Stock market regulators confirmed on Thursday that they have no plan to ban short-selling after the Stock Exchange of Thailand (SET) fell sharply to below 1,400 points before recovering slightly in afternoon trade.
The SET and the Securities and Exchange Commission (SEC) held an urgent media briefing after the bourse closed at 5 pm to reassure investors that no such change was on the way.
SET president Pakorn Peetathawatchai said the volume of short-selling in the Thai exchange is not high, at around 5-6% of total trading, which is similar to the 2022 figure.
Most of the short-sell transactions are made by foreign investors and such trades mainly involve big-cap stocks in the SET50.
The use of program trading is also at normal levels, said Mr Pakorn. The High Frequency Trading (HFT) system accounted about 10% of total turnover and market regulators monitor it closely. They have found no abnormalities so far, he added.
SEC secretary-general Pornanong Budsaratragoon said the regulator had not found anything suspicious arising from short-sell trading on the local stock market.
Short-selling involves borrowing shares that an investor believes will fall in price and selling them in the market. When the price falls, the investor buys the shares back and returns them to the broker, pocketing the difference.
Short-selling transactions are beneficial in boosting liquidity in the market, said Ms Pornanong, adding that such trading remains at a controllable level.
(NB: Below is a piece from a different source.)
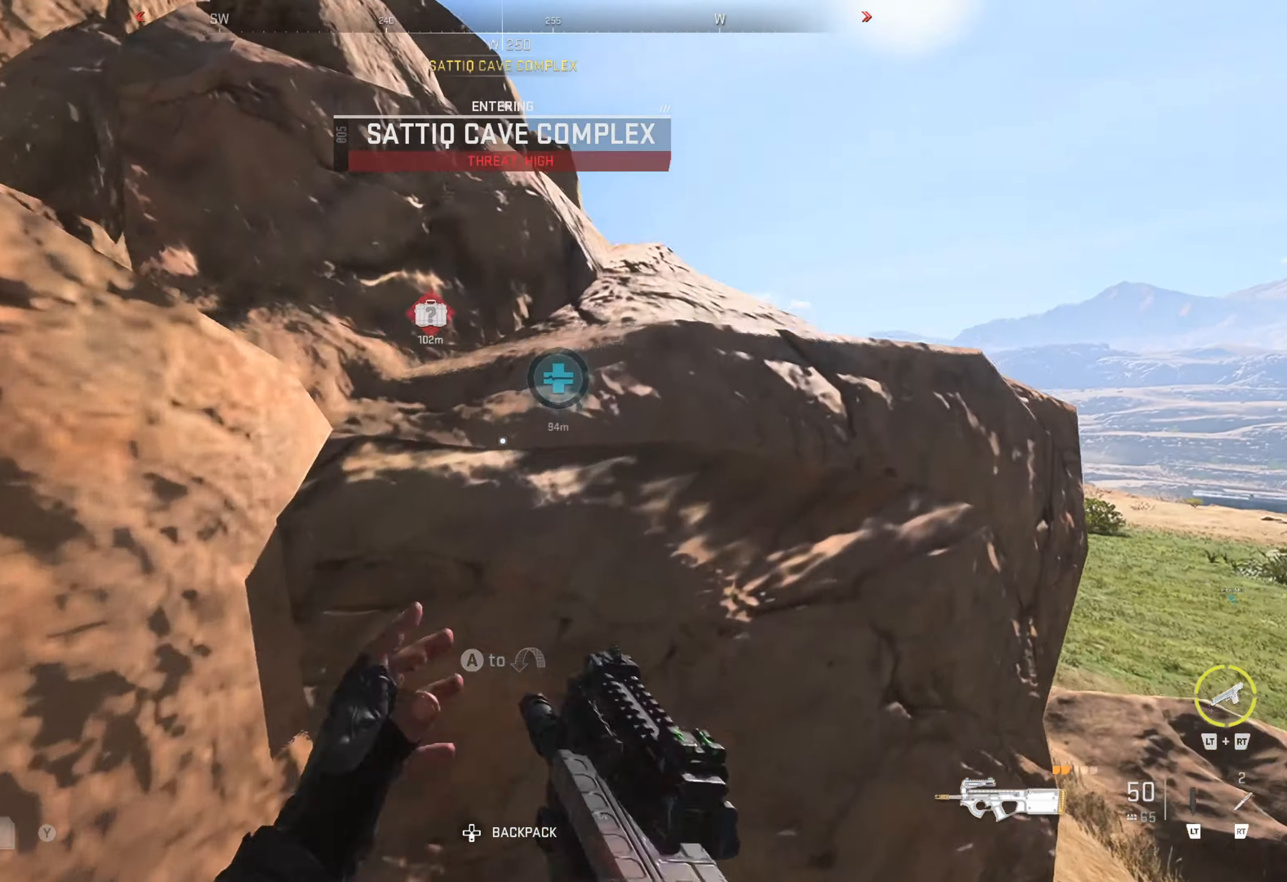
{"buttons": [], "left_stick": "up", "right_stick": "center", "events": [[17, "A", "up"], [133, "A", "down"], [183, "A", "up"], [233, "A", "down"], [417, "A", "up"]]}
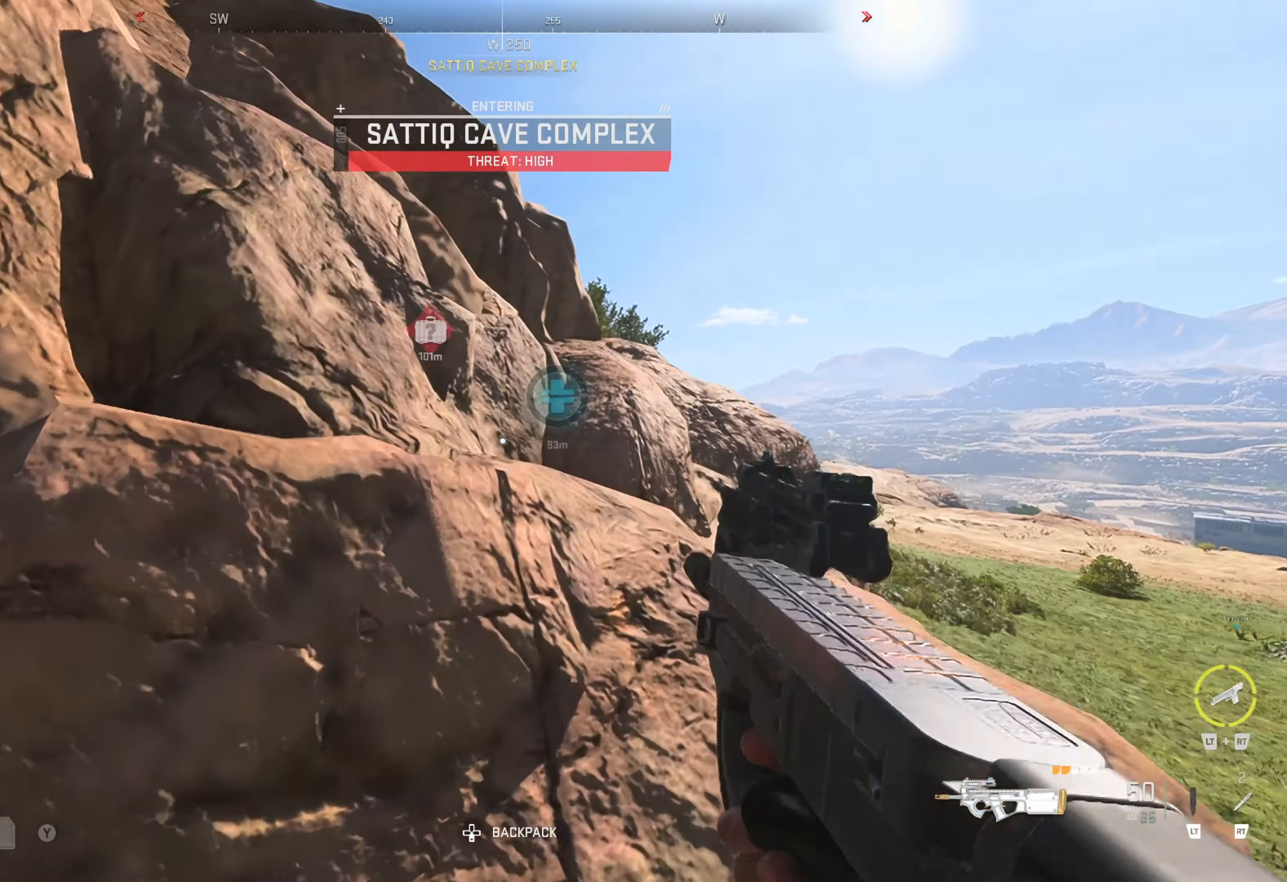
{"buttons": [], "left_stick": "up-right", "right_stick": "left", "events": [[100, "left_stick", "up-right"], [484, "right_stick", "left"]]}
Concerns were raised among investors in Thailand after South Korean regulators reimposed a ban on short-selling in order to investigate irregularities. The ban will last at least until June 2024.
“The SEC investigated and found no abnormal trading among all groups of investors, including ‘naked shorts’ or selling stocks without actual stocks in the portfolio,” said Ms Pornanong.
After falling by almost 1.4% in the morning, the SET index rebounded in afternoon trade to finish at 1,404.97 points, down 0.48%, with trading value of 49.74 billion baht. The index dropped to a low of 1,389.46 around midday.
“This year has been a challenging year for the Thai stock exchange,” said Mr Pakorn. “Market sentiment is not good and foreign capital has been constantly flowing out with both external and internal factors hurting investors’ confidence.”
Foreign investors have been net sellers of 7 billion baht worth of Thai shares so far this month, and 180 billion for the year to date. That compares with a net-buy position of 202 billion baht for all of 2022.